Activity list:
1. Why does the FullCalendar discussion say the answer modifies only a copy of the events rather than the originals?
2. In the FullCalendar discussion, what end date does an all-day event ending on a Thursday get?
3. Copy the FullCalendar discussion word for word from "I'm using FullCalendar" up to and including "End date inclusive?".

Extracted text:
====

I'm using FullCalendar Beta2, and I set the AllDay flag to True. The calendar still treats End Date as exclusive! How can I make the End date inclusive?
Many thanks.
@ZooZ - According to the Beta 2 Upgrade docs, the end date is now exclusive:
all end dates are now exclusive. For example, if an all-day event ends on a Thursday, the end date will be 00:00:00 on Friday. The 1.x versions had some strange rules in regards to this. Things should be much simpler now that exclusive end dates are used consistently throughout the API. In addition, this behavior is more consistent with other API's and formats, such as iCalendar.
Reference: http://arshaw.com/fullcalendar/wiki/Upgrading-to-2/
I would just add one to your end date calculation to work around this :)
You can hook into eventAfterAllRender and update a copy of the events and force the calendar to refresh.
In my example the modification only applies to events marked as allDay events (allDay:true). I only modifies a copy/clone of the events data so it only changes the displaying, not the actual data (I think - I need to test it better). I added the clone function but you can use something else if you like. I added the forceRendererToDisplay flag make it run only once.

====

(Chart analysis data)
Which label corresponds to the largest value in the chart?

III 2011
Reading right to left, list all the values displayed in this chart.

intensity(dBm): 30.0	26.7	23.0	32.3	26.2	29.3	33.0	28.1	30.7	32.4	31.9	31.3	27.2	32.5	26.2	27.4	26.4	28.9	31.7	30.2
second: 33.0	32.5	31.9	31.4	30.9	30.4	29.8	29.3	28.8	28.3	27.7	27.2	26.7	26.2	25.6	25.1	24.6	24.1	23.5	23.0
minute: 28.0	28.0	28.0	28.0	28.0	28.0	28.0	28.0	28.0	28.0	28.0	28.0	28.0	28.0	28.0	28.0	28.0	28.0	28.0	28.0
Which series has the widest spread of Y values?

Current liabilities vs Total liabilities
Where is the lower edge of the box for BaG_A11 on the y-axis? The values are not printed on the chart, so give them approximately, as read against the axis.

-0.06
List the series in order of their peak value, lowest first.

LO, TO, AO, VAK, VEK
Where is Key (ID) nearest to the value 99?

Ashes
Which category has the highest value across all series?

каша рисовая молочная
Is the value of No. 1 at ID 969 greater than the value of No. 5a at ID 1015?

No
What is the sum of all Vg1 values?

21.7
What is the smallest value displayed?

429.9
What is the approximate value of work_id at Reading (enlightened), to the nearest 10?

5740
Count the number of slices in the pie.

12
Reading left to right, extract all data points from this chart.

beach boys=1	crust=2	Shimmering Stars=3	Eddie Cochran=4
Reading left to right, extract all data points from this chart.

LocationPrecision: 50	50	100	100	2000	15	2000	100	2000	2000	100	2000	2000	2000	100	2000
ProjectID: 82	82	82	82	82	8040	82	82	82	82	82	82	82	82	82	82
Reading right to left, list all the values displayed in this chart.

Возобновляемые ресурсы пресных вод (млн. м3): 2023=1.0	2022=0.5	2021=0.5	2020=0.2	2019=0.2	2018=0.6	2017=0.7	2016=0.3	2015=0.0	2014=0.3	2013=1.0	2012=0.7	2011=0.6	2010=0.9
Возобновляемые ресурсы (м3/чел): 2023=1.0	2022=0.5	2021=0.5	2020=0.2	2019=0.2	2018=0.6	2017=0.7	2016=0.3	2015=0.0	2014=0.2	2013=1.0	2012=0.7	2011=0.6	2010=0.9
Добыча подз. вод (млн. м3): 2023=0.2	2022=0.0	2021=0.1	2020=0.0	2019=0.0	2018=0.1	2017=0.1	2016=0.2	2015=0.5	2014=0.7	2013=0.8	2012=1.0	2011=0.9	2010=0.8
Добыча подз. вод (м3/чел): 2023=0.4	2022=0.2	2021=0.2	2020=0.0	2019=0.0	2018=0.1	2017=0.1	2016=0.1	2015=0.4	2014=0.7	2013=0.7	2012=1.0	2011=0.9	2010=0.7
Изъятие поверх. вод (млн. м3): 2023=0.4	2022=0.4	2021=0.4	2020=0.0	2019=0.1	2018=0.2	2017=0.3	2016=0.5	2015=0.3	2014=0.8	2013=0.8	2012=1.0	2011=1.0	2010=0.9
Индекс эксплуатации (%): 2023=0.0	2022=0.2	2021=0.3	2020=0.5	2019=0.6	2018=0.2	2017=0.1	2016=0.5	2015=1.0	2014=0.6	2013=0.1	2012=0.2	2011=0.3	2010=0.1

====

Your written answers:
1. Changing only a clone of the events data means the modification affects only how the events are displayed, not the actual data.

2. 00:00:00 on Friday.

3.
I'm using FullCalendar Beta2, and I set the AllDay flag to True. The calendar still treats End Date as exclusive! How can I make the End date inclusive?